Distributed energy resources (DERs) are small, modular energy-generation and storage technologies that provide electric capacity—or energy—where you need it. DER technologies include wind turbines, photovoltaics (PV), fuel cells, micro turbines, reciprocating engines, combustion turbines, cogeneration, and energy-storage systems. Initially known as localized generating assets, current technologies that reduce or fully offset consumer electricity demand such as battery storage and fuel cells are also considered to be DERs. While solar and wind power are now widely known concepts, DERs can encompass a wide range of tactics including, but not limited to, small generators, battery storage, electric cars and Internet-connected “smart” home systems. DERs are aggregated assets that can be triggered, controlled, or scheduled to alter consumption patterns when energy consumers are participating in energy-efficiency or demand-response programs.

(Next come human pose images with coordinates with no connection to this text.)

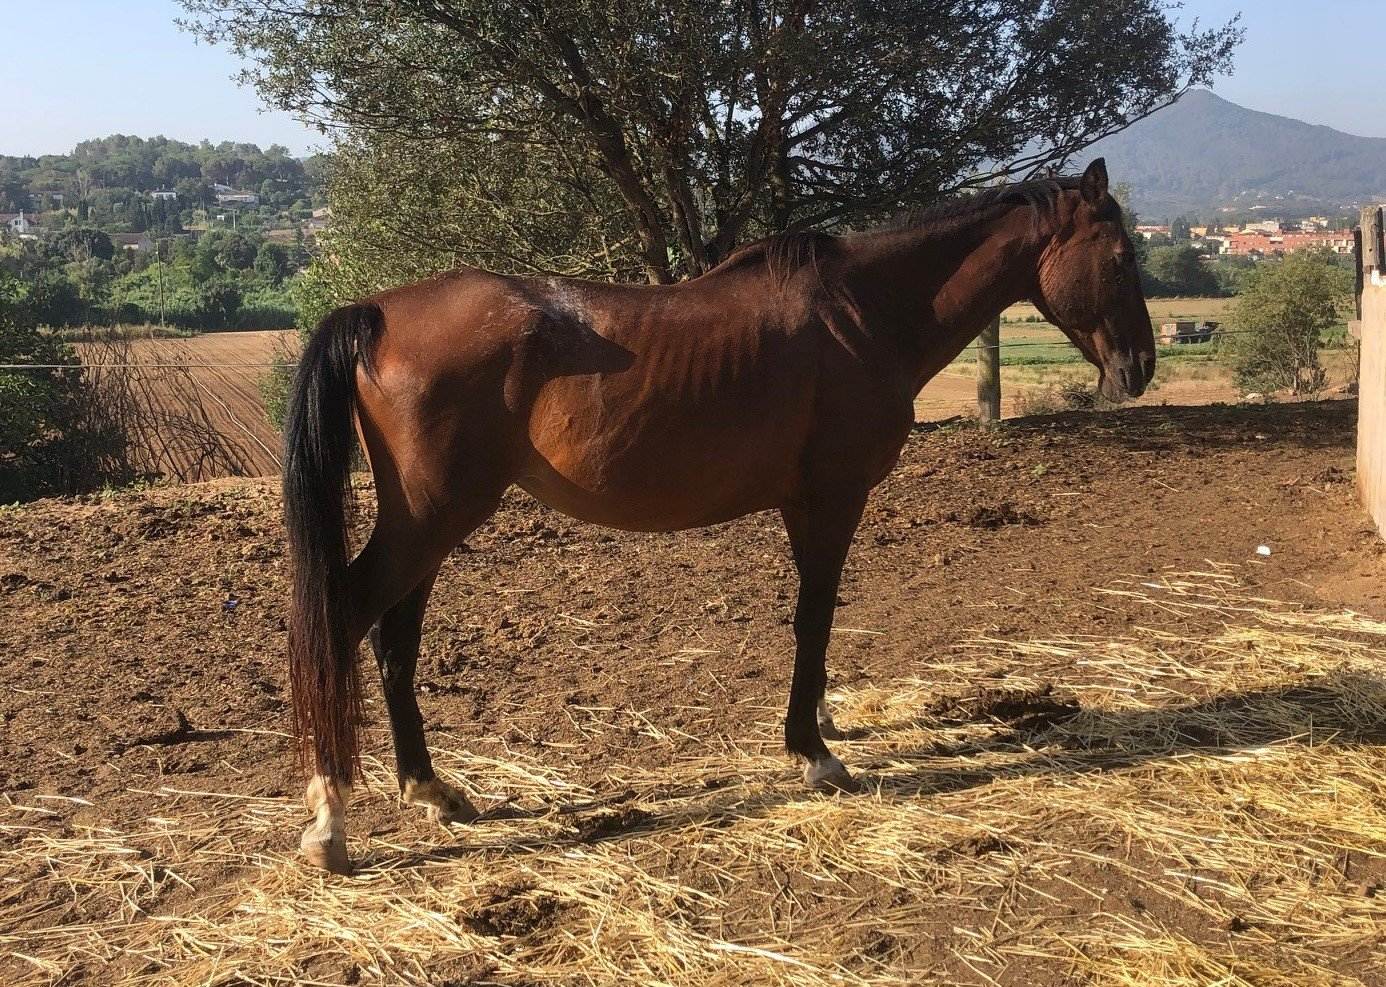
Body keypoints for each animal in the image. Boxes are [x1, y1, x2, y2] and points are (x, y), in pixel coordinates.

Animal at [284, 158, 1158, 876]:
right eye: (1120, 257)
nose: (1141, 367)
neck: (860, 313)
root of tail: (375, 311)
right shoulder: (832, 497)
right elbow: (815, 616)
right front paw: (815, 753)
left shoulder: (806, 504)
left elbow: (814, 618)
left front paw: (822, 721)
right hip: (431, 519)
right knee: (344, 619)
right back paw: (331, 823)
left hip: (430, 526)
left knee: (395, 645)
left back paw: (433, 791)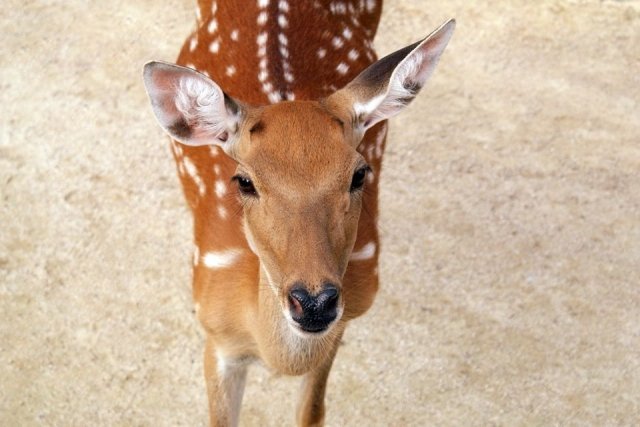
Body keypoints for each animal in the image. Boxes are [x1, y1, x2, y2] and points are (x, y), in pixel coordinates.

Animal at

Energy generated by DERs can be leveraged during peak demand times or absorbed when there is a surplus of renewable generation, offsetting the strain on the grid. Because new DERs are still emerging and current technology is maturing, utilities continue to explore ways to leverage both DERs and DR for consistent generation, flexibility, and impact on the grid system.
How it Works
DR and DERs can contribute to utility-load management. DR programs can encourage behavioral, process, and equipment changes to help manage when and how electricity is consumed, leveling use during times of peak demand, while some DERs can also be used to supplement grid capacity and meet demand.
What to Consider
While demand response has existed for decades, strategies and opportunities to optimize its impact in the utility industry are still developing. Understanding how these technologies can benefit BPA’s grid—and where they can boost energy-efficiency efforts—will be an important consideration in BPA’s strategy to serve its customers in the years to come.